**Task instructions:**
Hand back every line from the beginning of the data below through the line containing "SMS TERMS OF", word for word and free of pictures.

- Opening Delimiter -

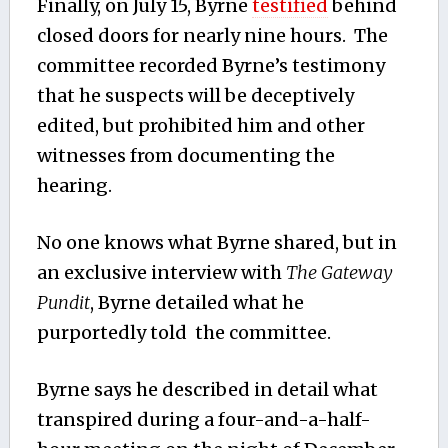
Finally, on July 15, Byrne
testified
behind
closed doors for nearly nine hours. The
committee recorded Byrne’s testimony
that he suspects will be deceptively
edited, but prohibited him and other
witnesses from documenting the
hearing.
No one knows what Byrne shared, but in
an exclusive interview with
The Gateway
Pundit
, Byrne detailed what he
purportedly told the committee.
Byrne says he described in detail what
transpired during a four-and-a-half-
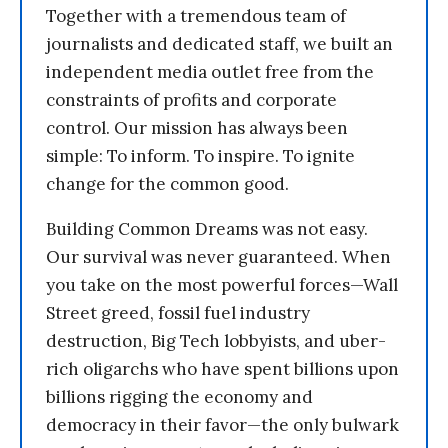
Together with a tremendous team of
journalists and dedicated staff, we built an
independent media outlet free from the
constraints of profits and corporate
control. Our mission has always been
simple: To inform. To inspire. To ignite
change for the common good.
Building Common Dreams was not easy.
Our survival was never guaranteed. When
you take on the most powerful forces—Wall
Street greed, fossil fuel industry
destruction, Big Tech lobbyists, and uber-
rich oligarchs who have spent billions upon
billions rigging the economy and
democracy in their favor—the only bulwark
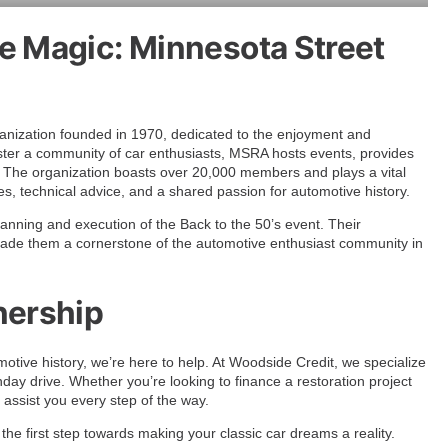
e Magic: Minnesota Street
anization founded in 1970, dedicated to the enjoyment and
foster a community of car enthusiasts, MSRA hosts events, provides
s. The organization boasts over 20,000 members and plays a vital
ies, technical advice, and a shared passion for automotive history.
anning and execution of the Back to the 50’s event. Their
 made them a cornerstone of the automotive enthusiast community in
nership
otive history, we’re here to help. At Woodside Credit, we specialize
day drive. Whether you’re looking to finance a restoration project
 assist you every step of the way.
the first step towards making your classic car dreams a reality.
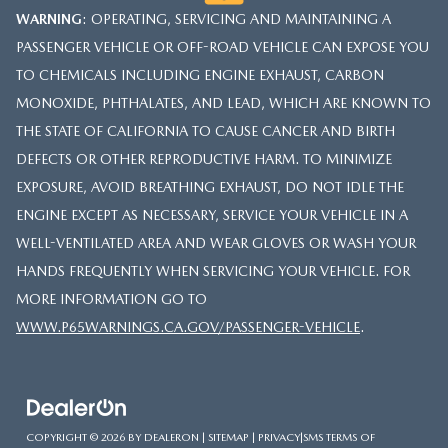
WARNING
: OPERATING, SERVICING AND MAINTAINING A
PASSENGER VEHICLE OR OFF-ROAD VEHICLE CAN EXPOSE YOU
TO CHEMICALS INCLUDING ENGINE EXHAUST, CARBON
MONOXIDE, PHTHALATES, AND LEAD, WHICH ARE KNOWN TO
THE STATE OF CALIFORNIA TO CAUSE CANCER AND BIRTH
DEFECTS OR OTHER REPRODUCTIVE HARM. TO MINIMIZE
EXPOSURE, AVOID BREATHING EXHAUST, DO NOT IDLE THE
ENGINE EXCEPT AS NECESSARY, SERVICE YOUR VEHICLE IN A
WELL-VENTILATED AREA AND WEAR GLOVES OR WASH YOUR
HANDS FREQUENTLY WHEN SERVICING YOUR VEHICLE. FOR
MORE INFORMATION GO TO
WWW.P65WARNINGS.CA.GOV/PASSENGER-VEHICLE
.
COPYRIGHT © 2026
BY
DEALERON
|
SITEMAP
|
PRIVACY
|
SMS TERMS OF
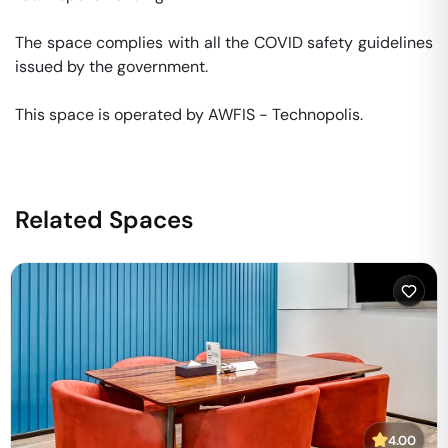
The space complies with all the COVID safety guidelines 
issued by the government. 

This space is operated by AWFIS - Technopolis. 
Related Spaces
4.00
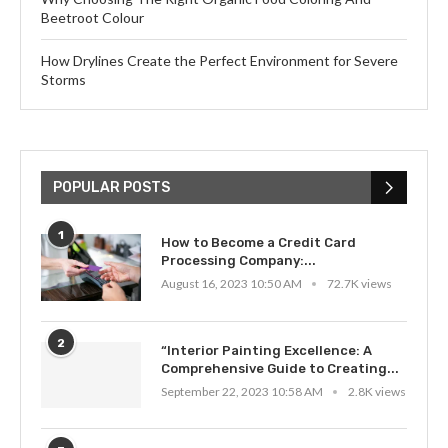
Beetroot Colour
How Drylines Create the Perfect Environment for Severe
Storms
POPULAR POSTS
1
How to Become a Credit Card
Processing Company:...
August 16, 2023 10:50 AM
72.7K views
2
“Interior Painting Excellence: A
Comprehensive Guide to Creating...
September 22, 2023 10:58 AM
2.8K views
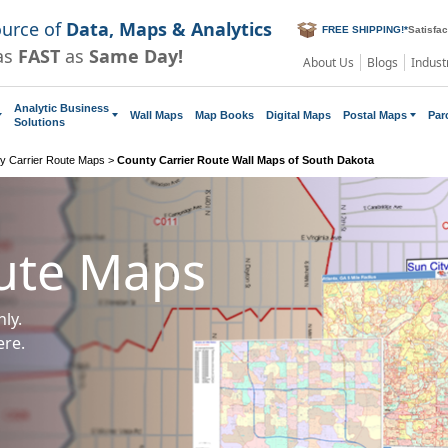
ource of
Data, Maps & Analytics
FREE SHIPPING!
*
Satisfa
as
FAST
as
Same Day!
About Us
Blogs
Indust
Analytic Business
Wall Maps
Map Books
Digital Maps
Postal Maps
Par
Solutions
y Carrier Route Maps
>
County Carrier Route Wall Maps of South Dakota
oute Maps
ly.
ere.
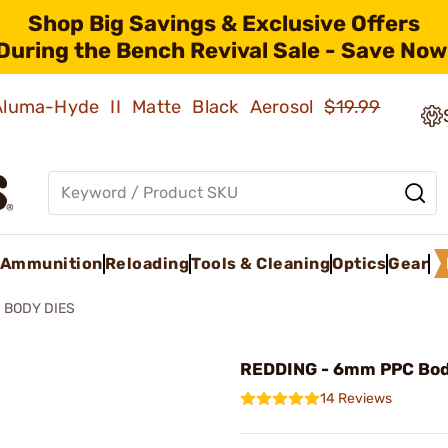
Shop Big Savings & Exclusive Offers
During the Bench Revival Sale - Save Now
 Aluma-Hyde II Matte Black Aerosol
$19.99
Ammunition
Reloading
Tools & Cleaning
Optics
Gear
BODY DIES
REDDING - 6mm PPC Bod
14 Reviews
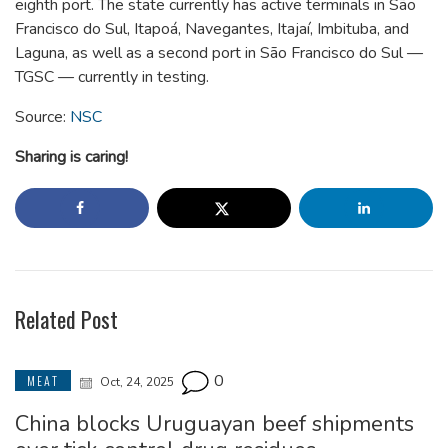
eighth port. The state currently has active terminals in São
Francisco do Sul, Itapoá, Navegantes, Itajaí, Imbituba, and
Laguna, as well as a second port in São Francisco do Sul —
TGSC — currently in testing.
Source:
NSC
Sharing is caring!
Related Post
0
MEAT
Oct, 24, 2025
China blocks Uruguayan beef shipments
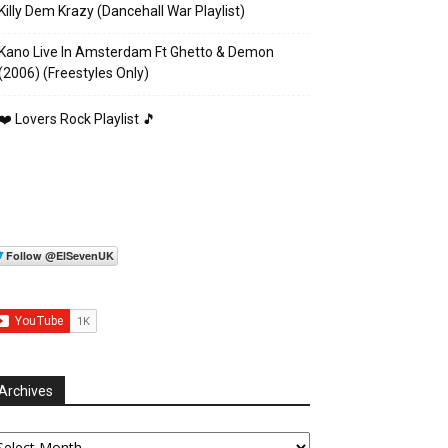
Killy Dem Krazy (Dancehall War Playlist)
Kano Live In Amsterdam Ft Ghetto & Demon
(2006) (Freestyles Only)
❤️ Lovers Rock Playlist 🎵
Archives
chives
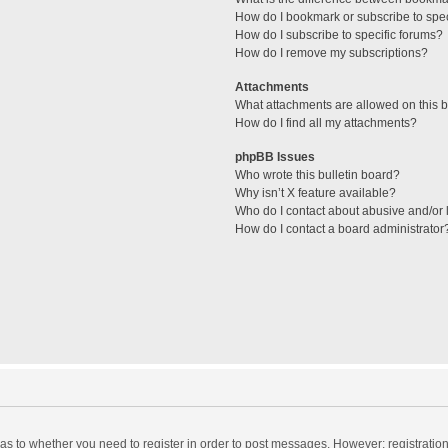
How do I bookmark or subscribe to spec
How do I subscribe to specific forums?
How do I remove my subscriptions?
Attachments
What attachments are allowed on this 
How do I find all my attachments?
phpBB Issues
Who wrote this bulletin board?
Why isn’t X feature available?
Who do I contact about abusive and/or l
How do I contact a board administrator
d as to whether you need to register in order to post messages. However; registration 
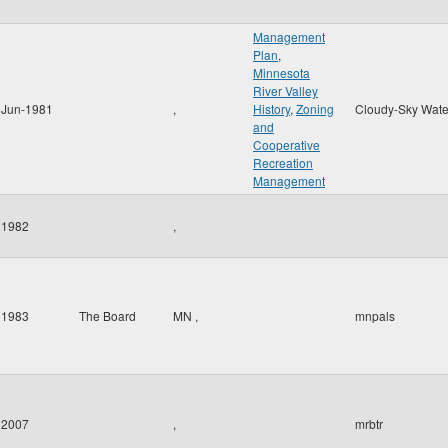
Management
Plan
,
Minnesota
River Valley
Jun-1981
,
History
,
Zoning
Cloudy-Sky Wate
and
Cooperative
Recreation
Management
1982
,
1983
The Board
MN
,
mnpals
2007
,
mrbtr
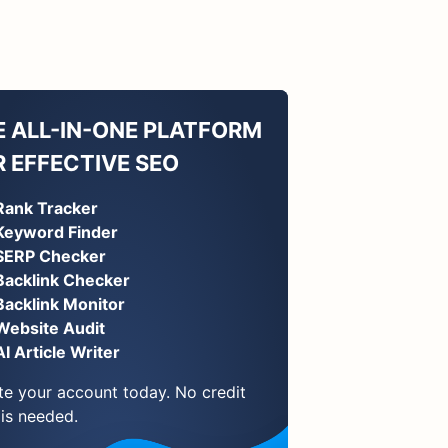
E ALL-IN-ONE PLATFORM
R EFFECTIVE SEO
Rank Tracker
Keyword Finder
SERP Checker
Backlink Checker
Backlink Monitor
Website Audit
AI Article Writer
te your account today. No credit
 is needed.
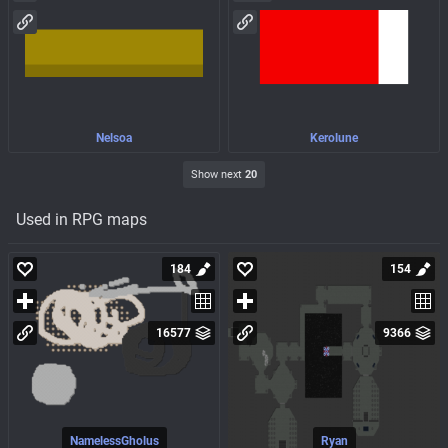
Nelsoa
Kerolune
Show next
20
Used in RPG maps
184
154
16577
9366
NamelessGholus
Ryan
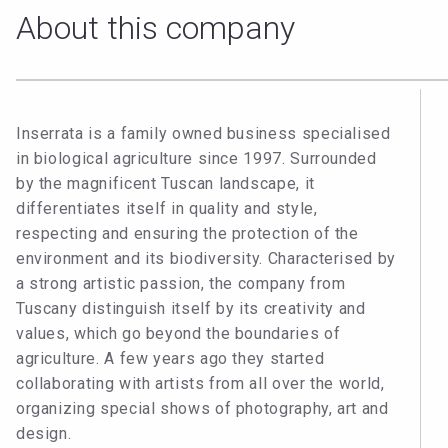
About this company
Inserrata is a family owned business specialised
in biological agriculture since 1997. Surrounded
by the magnificent Tuscan landscape, it
differentiates itself in quality and style,
respecting and ensuring the protection of the
environment and its biodiversity. Characterised by
a strong artistic passion, the company from
Tuscany distinguish itself by its creativity and
values, which go beyond the boundaries of
agriculture. A few years ago they started
collaborating with artists from all over the world,
organizing special shows of photography, art and
design.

- Closing Delimiter -

**Exercise result:**
Finally, on July 15, Byrne
testified
behind
closed doors for nearly nine hours. The
committee recorded Byrne’s testimony
that he suspects will be deceptively
edited, but prohibited him and other
witnesses from documenting the
hearing.
No one knows what Byrne shared, but in
an exclusive interview with
The Gateway
Pundit
, Byrne detailed what he
purportedly told the committee.
Byrne says he described in detail what
transpired during a four-and-a-half-
Together with a tremendous team of
journalists and dedicated staff, we built an
independent media outlet free from the
constraints of profits and corporate
control. Our mission has always been
simple: To inform. To inspire. To ignite
change for the common good.
Building Common Dreams was not easy.
Our survival was never guaranteed. When
you take on the most powerful forces—Wall
Street greed, fossil fuel industry
destruction, Big Tech lobbyists, and uber-
rich oligarchs who have spent billions upon
billions rigging the economy and
democracy in their favor—the only bulwark
e Magic: Minnesota Street
anization founded in 1970, dedicated to the enjoyment and
foster a community of car enthusiasts, MSRA hosts events, provides
s. The organization boasts over 20,000 members and plays a vital
ies, technical advice, and a shared passion for automotive history.
anning and execution of the Back to the 50’s event. Their
 made them a cornerstone of the automotive enthusiast community in
nership
otive history, we’re here to help. At Woodside Credit, we specialize
day drive. Whether you’re looking to finance a restoration project
 assist you every step of the way.
the first step towards making your classic car dreams a reality.
WARNING
: OPERATING, SERVICING AND MAINTAINING A
PASSENGER VEHICLE OR OFF-ROAD VEHICLE CAN EXPOSE YOU
TO CHEMICALS INCLUDING ENGINE EXHAUST, CARBON
MONOXIDE, PHTHALATES, AND LEAD, WHICH ARE KNOWN TO
THE STATE OF CALIFORNIA TO CAUSE CANCER AND BIRTH
DEFECTS OR OTHER REPRODUCTIVE HARM. TO MINIMIZE
EXPOSURE, AVOID BREATHING EXHAUST, DO NOT IDLE THE
ENGINE EXCEPT AS NECESSARY, SERVICE YOUR VEHICLE IN A
WELL-VENTILATED AREA AND WEAR GLOVES OR WASH YOUR
HANDS FREQUENTLY WHEN SERVICING YOUR VEHICLE. FOR
MORE INFORMATION GO TO
WWW.P65WARNINGS.CA.GOV/PASSENGER-VEHICLE
.
COPYRIGHT © 2026
BY
DEALERON
|
SITEMAP
|
PRIVACY
|
SMS TERMS OF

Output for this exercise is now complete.